> **What you are asked to do**
Recast every line of the records as a Markdown table with two columns, "Row" for the line number and "Line" for the text. Leave out blank lines.

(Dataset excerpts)
— START —
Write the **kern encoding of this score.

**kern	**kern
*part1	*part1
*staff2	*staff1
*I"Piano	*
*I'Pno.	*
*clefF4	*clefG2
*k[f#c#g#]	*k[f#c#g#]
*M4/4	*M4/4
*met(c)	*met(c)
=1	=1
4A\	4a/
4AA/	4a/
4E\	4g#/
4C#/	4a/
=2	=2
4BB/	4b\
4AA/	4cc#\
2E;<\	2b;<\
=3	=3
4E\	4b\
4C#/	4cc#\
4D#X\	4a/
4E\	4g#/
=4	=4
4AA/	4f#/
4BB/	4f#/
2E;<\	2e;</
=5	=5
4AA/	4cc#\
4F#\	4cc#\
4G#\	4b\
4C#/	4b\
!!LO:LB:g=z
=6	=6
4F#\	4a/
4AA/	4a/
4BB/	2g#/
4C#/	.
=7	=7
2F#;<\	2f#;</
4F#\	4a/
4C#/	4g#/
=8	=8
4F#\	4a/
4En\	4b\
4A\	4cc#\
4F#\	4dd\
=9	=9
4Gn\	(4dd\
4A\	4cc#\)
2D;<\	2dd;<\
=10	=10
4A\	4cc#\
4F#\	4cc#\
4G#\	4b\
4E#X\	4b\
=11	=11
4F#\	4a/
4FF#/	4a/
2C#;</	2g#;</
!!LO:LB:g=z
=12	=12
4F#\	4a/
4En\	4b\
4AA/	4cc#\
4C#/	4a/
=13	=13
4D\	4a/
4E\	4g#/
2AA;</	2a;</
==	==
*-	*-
— END —
> **The response**
| Row | Line |
|---|---|
| 1 | Write the **kern encoding of this score. |
| 2 | **kern	**kern |
| 3 | *part1	*part1 |
| 4 | *staff2	*staff1 |
| 5 | *I"Piano	* |
| 6 | *I'Pno.	* |
| 7 | *clefF4	*clefG2 |
| 8 | *k[f#c#g#]	*k[f#c#g#] |
| 9 | *M4/4	*M4/4 |
| 10 | *met(c)	*met(c) |
| 11 | =1	=1 |
| 12 | 4A\	4a/ |
| 13 | 4AA/	4a/ |
| 14 | 4E\	4g#/ |
| 15 | 4C#/	4a/ |
| 16 | =2	=2 |
| 17 | 4BB/	4b\ |
| 18 | 4AA/	4cc#\ |
| 19 | 2E;<\	2b;<\ |
| 20 | =3	=3 |
| 21 | 4E\	4b\ |
| 22 | 4C#/	4cc#\ |
| 23 | 4D#X\	4a/ |
| 24 | 4E\	4g#/ |
| 25 | =4	=4 |
| 26 | 4AA/	4f#/ |
| 27 | 4BB/	4f#/ |
| 28 | 2E;<\	2e;</ |
| 29 | =5	=5 |
| 30 | 4AA/	4cc#\ |
| 31 | 4F#\	4cc#\ |
| 32 | 4G#\	4b\ |
| 33 | 4C#/	4b\ |
| 34 | !!LO:LB:g=z |
| 35 | =6	=6 |
| 36 | 4F#\	4a/ |
| 37 | 4AA/	4a/ |
| 38 | 4BB/	2g#/ |
| 39 | 4C#/	. |
| 40 | =7	=7 |
| 41 | 2F#;<\	2f#;</ |
| 42 | 4F#\	4a/ |
| 43 | 4C#/	4g#/ |
| 44 | =8	=8 |
| 45 | 4F#\	4a/ |
| 46 | 4En\	4b\ |
| 47 | 4A\	4cc#\ |
| 48 | 4F#\	4dd\ |
| 49 | =9	=9 |
| 50 | 4Gn\	(4dd\ |
| 51 | 4A\	4cc#\) |
| 52 | 2D;<\	2dd;<\ |
| 53 | =10	=10 |
| 54 | 4A\	4cc#\ |
| 55 | 4F#\	4cc#\ |
| 56 | 4G#\	4b\ |
| 57 | 4E#X\	4b\ |
| 58 | =11	=11 |
| 59 | 4F#\	4a/ |
| 60 | 4FF#/	4a/ |
| 61 | 2C#;</	2g#;</ |
| 62 | !!LO:LB:g=z |
| 63 | =12	=12 |
| 64 | 4F#\	4a/ |
| 65 | 4En\	4b\ |
| 66 | 4AA/	4cc#\ |
| 67 | 4C#/	4a/ |
| 68 | =13	=13 |
| 69 | 4D\	4a/ |
| 70 | 4E\	4g#/ |
| 71 | 2AA;</	2a;</ |
| 72 | ==	== |
| 73 | *-	*- |